Something I've noticed the more i train as years go by. I know im getting larger but man this is getting annoying.  It seems the jean crotch tends to wear out quite often on my jeans. I stopped with getting jeans at Kohls for exmple. Hoping that ones from American Eagle were better, nope still happening. I noticed Express mens jeans tho spendy do hold up longer but still feel the material wearing out faster then anywhere else in the pants. 

Anybody else got this issue?


----------



## SFW (Jan 8, 2015)

Jeans? Just get those oversized, Puffy bodybuilder pants that all the bigs wear. Be sure to get matching spaghetti-strap tank tops so your look will be complete.


----------



## SFW (Jan 8, 2015)




----------



## maniclion (Jan 8, 2015)

Shower after your workouts and your crotch won't itch so much...


----------



## raysd21 (Jan 9, 2015)

SFW said:


> Jeans? Just get those oversized, Puffy bodybuilder pants that all the bigs wear. Be sure to get matching spaghetti-strap tank tops so your look will be complete.



Yeah I think Antoine Vaillante has his own line.  Cavariccis and spaghetti straps.  

Hey SFW that sounds like another short story.  Haha.

*IRON IN THE 80's

Cavariccis and Spaghetti Straps

by SFW

*


----------



## HeavyB (Jan 9, 2015)

Get you some damn levis... Are you lifting in you jeans like a douchebag in the gym?  Never worn out the crotch but busted some zippers when I am on tren....


----------



## lexar27 (Jan 9, 2015)

Yup wearing jeans and sandals when i squat. How did you guess? haha Hell no man. I can only stand light weight shorts and shirt in the gym. The jeans im talking about is just out and about the world with all the normal skinny and fat kids.
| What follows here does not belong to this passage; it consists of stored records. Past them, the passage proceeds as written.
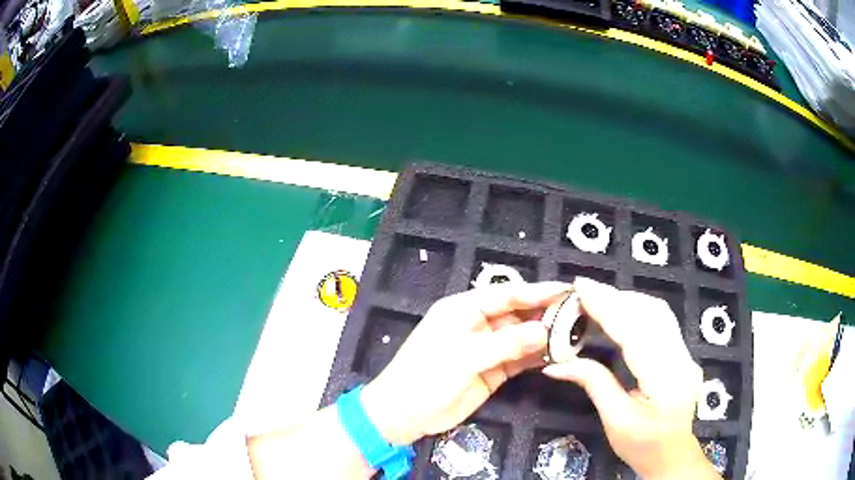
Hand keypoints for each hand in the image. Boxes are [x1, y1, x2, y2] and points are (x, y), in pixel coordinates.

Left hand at [361, 281, 570, 444]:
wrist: (404, 415)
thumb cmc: (426, 377)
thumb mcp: (464, 357)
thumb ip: (506, 343)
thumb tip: (544, 331)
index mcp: (463, 309)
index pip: (506, 294)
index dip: (537, 291)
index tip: (567, 290)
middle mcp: (477, 325)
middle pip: (518, 314)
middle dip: (546, 313)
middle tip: (578, 314)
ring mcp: (486, 349)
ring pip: (522, 337)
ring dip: (545, 336)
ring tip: (575, 334)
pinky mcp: (492, 371)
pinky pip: (519, 359)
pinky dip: (537, 357)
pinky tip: (558, 355)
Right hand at [542, 278, 719, 479]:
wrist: (672, 455)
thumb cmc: (642, 446)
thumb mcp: (615, 421)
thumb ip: (593, 384)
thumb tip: (555, 364)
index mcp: (666, 381)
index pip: (637, 334)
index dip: (608, 308)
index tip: (582, 288)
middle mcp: (682, 360)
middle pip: (652, 314)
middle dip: (616, 297)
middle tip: (583, 289)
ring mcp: (686, 354)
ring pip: (659, 313)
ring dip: (627, 300)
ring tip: (597, 297)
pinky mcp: (683, 352)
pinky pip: (661, 321)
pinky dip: (637, 310)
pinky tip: (619, 310)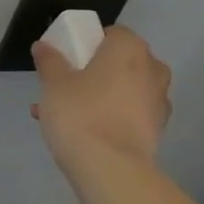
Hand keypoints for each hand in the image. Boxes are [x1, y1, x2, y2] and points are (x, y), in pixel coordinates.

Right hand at [30, 25, 172, 168]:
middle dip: (92, 73)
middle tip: (64, 88)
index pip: (111, 33)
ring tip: (61, 116)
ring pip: (121, 91)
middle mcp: (152, 70)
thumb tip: (45, 46)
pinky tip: (81, 133)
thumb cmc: (80, 113)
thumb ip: (49, 60)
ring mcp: (158, 102)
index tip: (68, 60)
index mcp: (130, 49)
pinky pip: (128, 114)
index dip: (88, 43)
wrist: (110, 169)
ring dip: (97, 96)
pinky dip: (108, 117)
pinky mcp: (157, 130)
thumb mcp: (53, 83)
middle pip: (119, 63)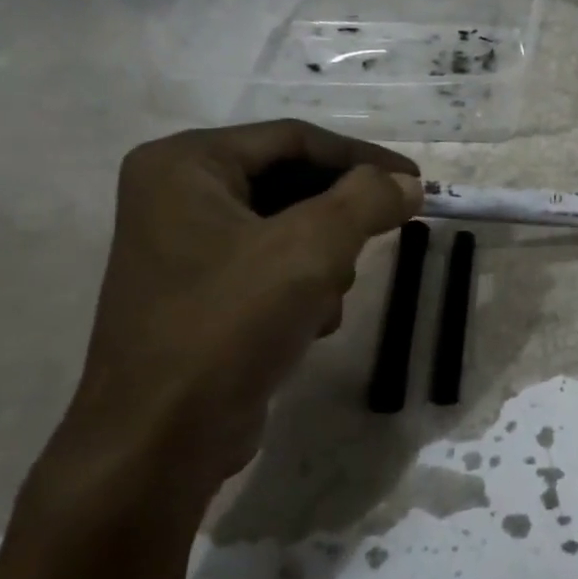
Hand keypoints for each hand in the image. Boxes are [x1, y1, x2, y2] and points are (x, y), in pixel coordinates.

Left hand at [39, 121, 420, 520]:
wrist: (161, 439)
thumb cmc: (229, 325)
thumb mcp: (312, 249)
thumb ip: (368, 200)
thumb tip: (407, 184)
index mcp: (184, 165)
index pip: (293, 139)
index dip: (362, 158)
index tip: (416, 183)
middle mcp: (176, 196)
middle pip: (290, 183)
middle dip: (340, 215)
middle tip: (388, 233)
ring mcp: (184, 249)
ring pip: (287, 228)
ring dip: (324, 258)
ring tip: (331, 295)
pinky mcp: (200, 295)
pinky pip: (270, 267)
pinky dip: (302, 287)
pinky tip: (310, 324)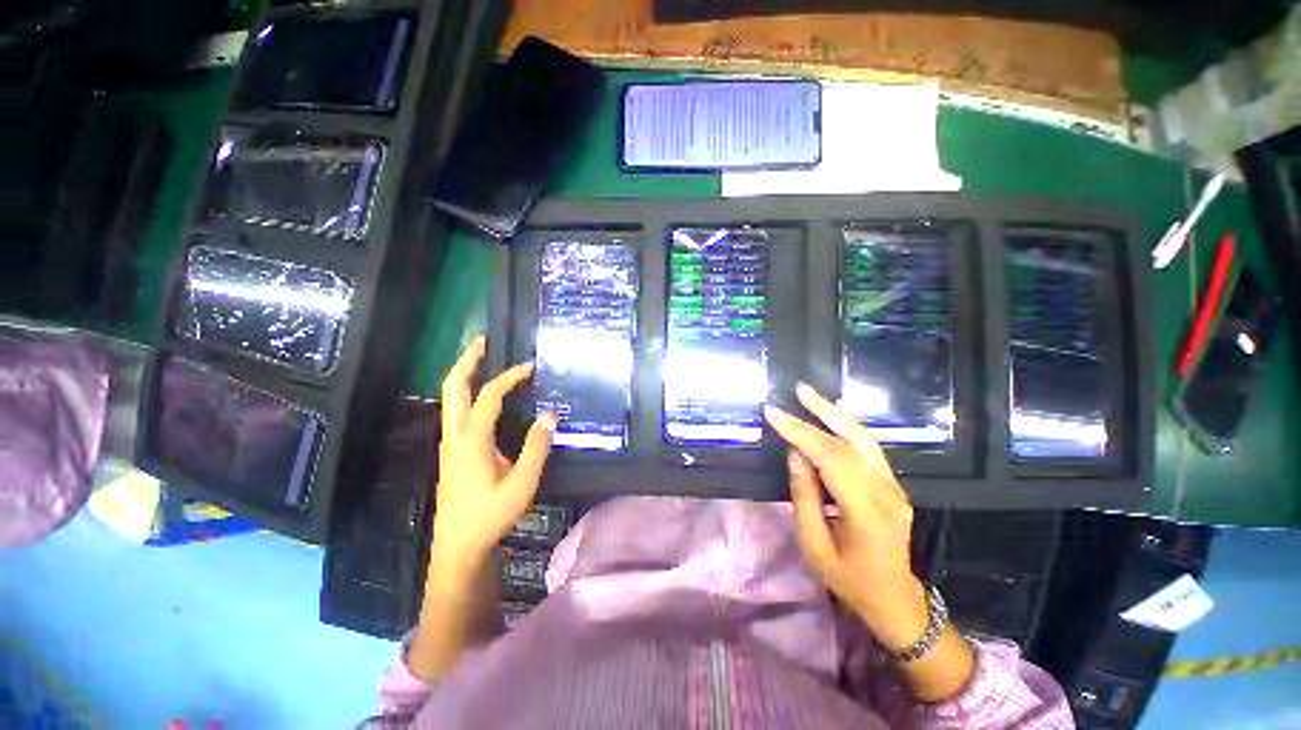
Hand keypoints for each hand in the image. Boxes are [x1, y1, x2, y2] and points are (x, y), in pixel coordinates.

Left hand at [432, 336, 555, 581]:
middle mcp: (456, 435)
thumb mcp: (522, 483)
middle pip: (453, 387)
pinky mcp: (452, 452)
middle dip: (467, 360)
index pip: (490, 396)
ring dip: (464, 374)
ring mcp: (450, 443)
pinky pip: (456, 411)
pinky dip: (467, 393)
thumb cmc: (491, 515)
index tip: (531, 367)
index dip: (510, 377)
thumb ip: (537, 446)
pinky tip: (483, 397)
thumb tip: (551, 413)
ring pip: (450, 398)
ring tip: (481, 359)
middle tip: (483, 341)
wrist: (459, 546)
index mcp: (472, 440)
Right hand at [764, 382, 929, 650]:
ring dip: (836, 413)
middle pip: (850, 443)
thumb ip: (804, 496)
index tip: (774, 414)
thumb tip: (795, 454)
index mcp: (867, 513)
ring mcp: (894, 487)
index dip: (801, 433)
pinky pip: (869, 448)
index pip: (831, 459)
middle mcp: (886, 493)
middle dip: (819, 414)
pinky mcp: (893, 484)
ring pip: (864, 439)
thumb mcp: (814, 545)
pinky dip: (847, 427)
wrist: (894, 599)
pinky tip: (833, 414)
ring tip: (811, 395)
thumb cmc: (848, 579)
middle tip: (797, 390)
The jeans have always been loose fit so i can get them over my thighs but i hate getting huge pants cause i dont have the waist. Ill get a size 34 jeans so i got more material for thighs but my waist is 32. 

Fuck maybe ill just wear sweat pants or zoobaz like the cool kids.


----------



## IronAddict (Jan 9, 2015)

Maybe just stop wearing jeans altogether, unless you like the male camel toe... 

Like SFW says, get some of these,


----------



## IronAddict (Jan 9, 2015)

Have you ever seen the Duluth jeans commercial? T think this is what you need,


----------



## lexar27 (Jan 9, 2015)

Crouch without the ouch. Hmm i think you maybe be onto something here with the Duluth jeans.


----------



## Zaphod (Jan 9, 2015)

Or you could just walk around legs bowed out like John Wayne after two weeks in the saddle and sand in his shorts.


----------